Years ago, in another state, I denied a man an institutional recommendation for a teaching license, which in effect, prevented him from ever working in schools. He already completed our program, with good grades and successful student teaching, paid tuition, and spent a year of his life. And only then did we discovered an old incident. About 10 years before we ever knew him, he savagely beat up his job supervisor. He was never convicted of a crime, just arrested; had no other criminal history. When asked to explain, he refused to talk about it. I told him something like this: “You have obviously not dealt with whatever the problem you had at that time, and your refusal to talk about it makes me worry that you may repeat something like that, without wanting to. Sorry, we cannot let you near children.” He was upset, considered legal actions against the university. Then a few years later wrote me a message saying I was right, and he does have psychological issues.

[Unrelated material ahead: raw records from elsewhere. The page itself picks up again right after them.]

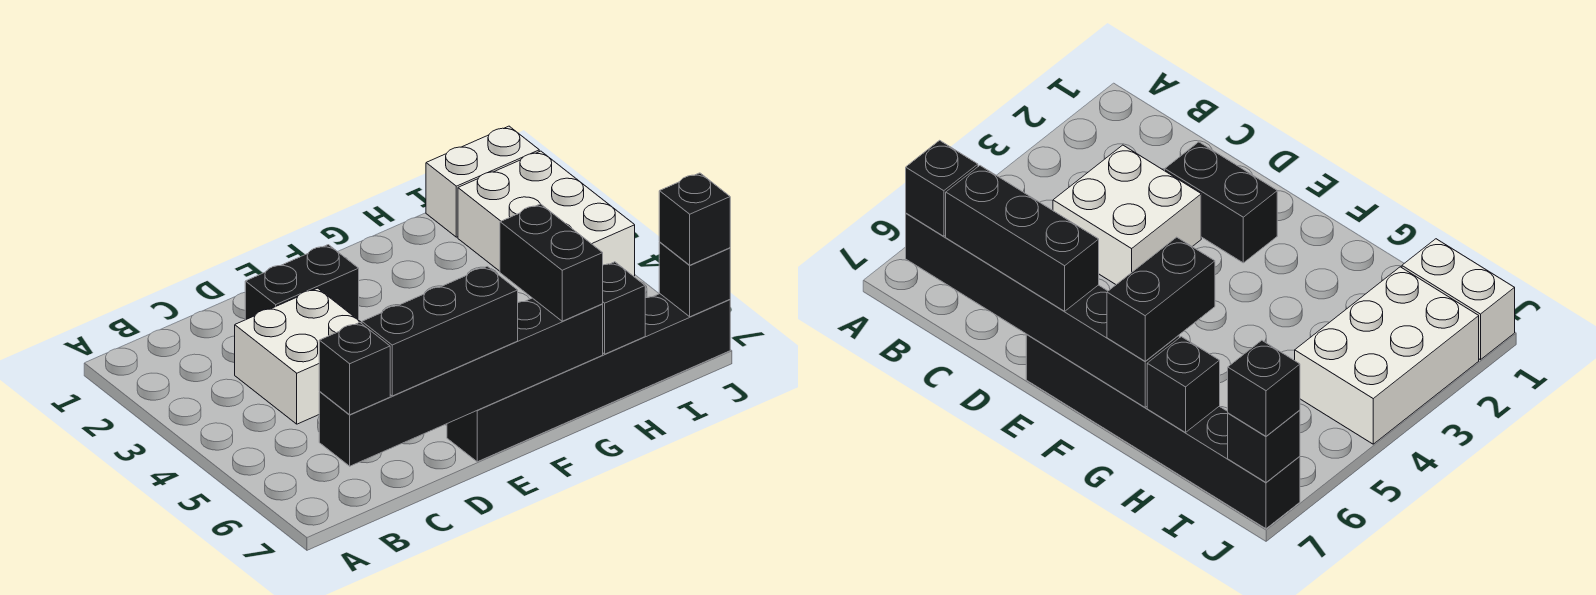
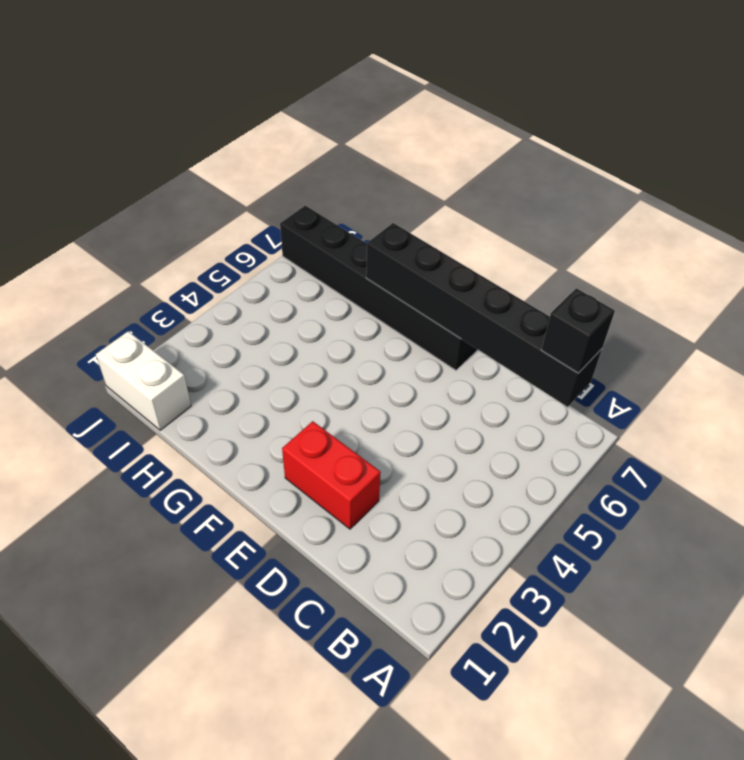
red 1x2 brick [282,421,381,529] -> black 1x2 brick [245,245,359,320]
none -> white 2x2 brick [235,288,362,424]
none -> white 2x3 brick [458,151,635,276]
none -> black 1x1 brick [603,262,645,354]

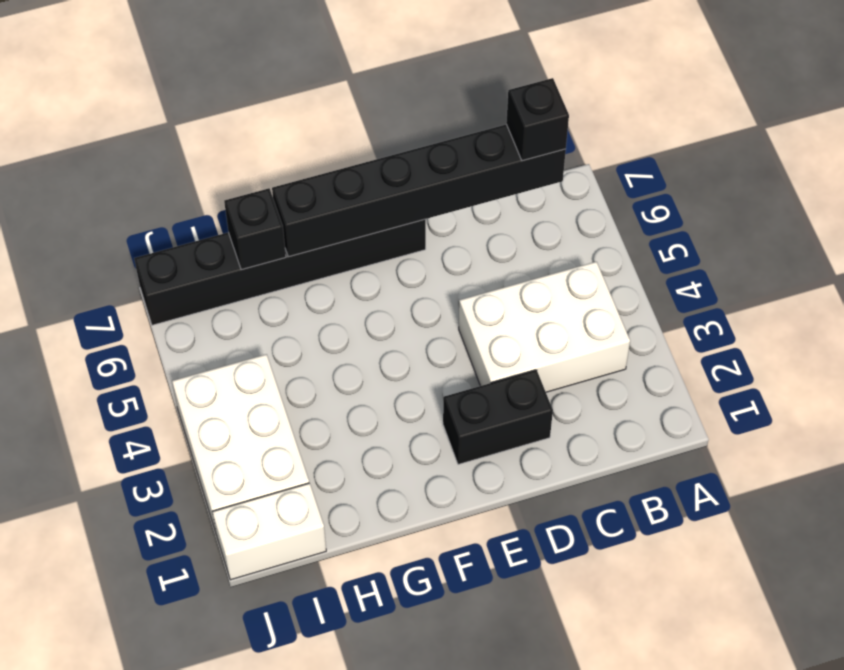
white 2x3 brick [459,262,630,392] -> white 2x2 brick [235,288,362,424]
none -> black 1x1 brick [659,242,730,317]
none -> black 1x3 brick [362,266,518,396]
none -> black 1x2 brick [500,204,603,321]

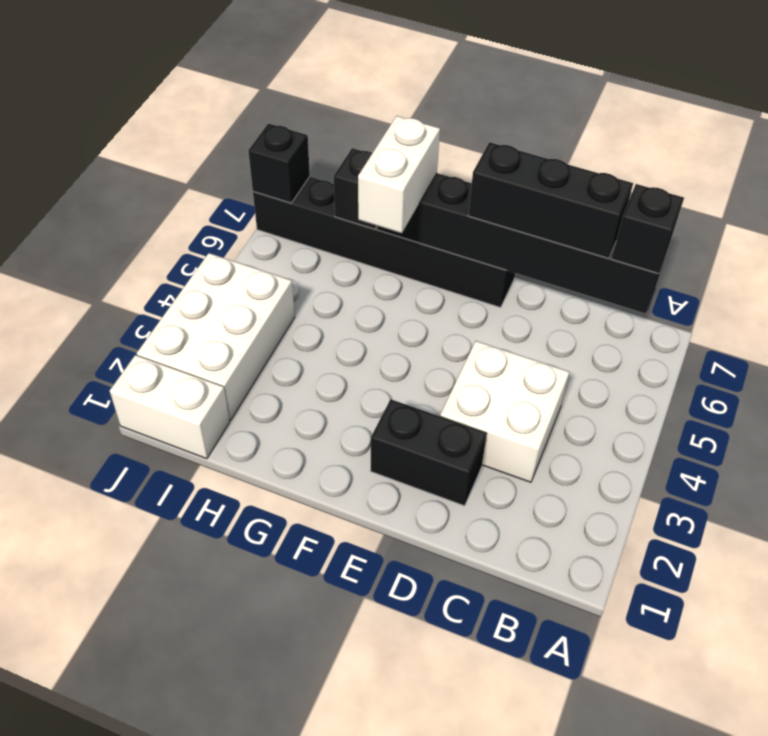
white 1x2 brick [358,116,440,233] -> black 1x2 brick [500,204,603,321]
none -> black 1x1 brick [659,173,730,265]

I probably had six or seven conversations like that with students at different stages of their preparation, trying to explain that desire alone is not enough to be a teacher. There is no right to teach; it is a professional privilege. If you are recommended, the university faculty vouch for you, stake their names and reputations on you. The grades are not enough – we have to be personally sure you will be OK, and will not harm anyone. This pertain not just to violence; some of the students I remember were just too timid, or their affect was somehow off the mark. We do have all those measurements and standards, but in the end, it is our collective professional opinion that matters.

I have never met a group of teacher educators that would take such decisions lightly. We do normally root for our students, and understand that no one is perfect. After graduation, there is a long road ahead for a new teacher, and not everyone will be successful. There is absolutely no reason to expel anyone without a substantial concern. Students always have a right to appeal, and the right to a due process. However, the question we ask is very simple: would I want my children or grandchildren to have a teacher like this? If the collective answer is “No,” than the only ethical thing to do is to say “No” to the student. Granted, we all may be mistaken for no one knows the future, no one is able to judge another person’s ability to change with any degree of accuracy. I wish we did have more objective instruments measuring professional fitness. But the lack of instruments does not relieve us from the ethical responsibility to protect children, so we must act.

There are many other careers available, many options in life. The desire or “love for children” is not enough. I may want to be a pilot, but have a bad depth perception. Would you want to fly with me, even if I really-really-really want to be a pilot? If it was my dream for the entire life? If I know the theory of flight? If I am a straight-A student? Well, how is it different with teachers?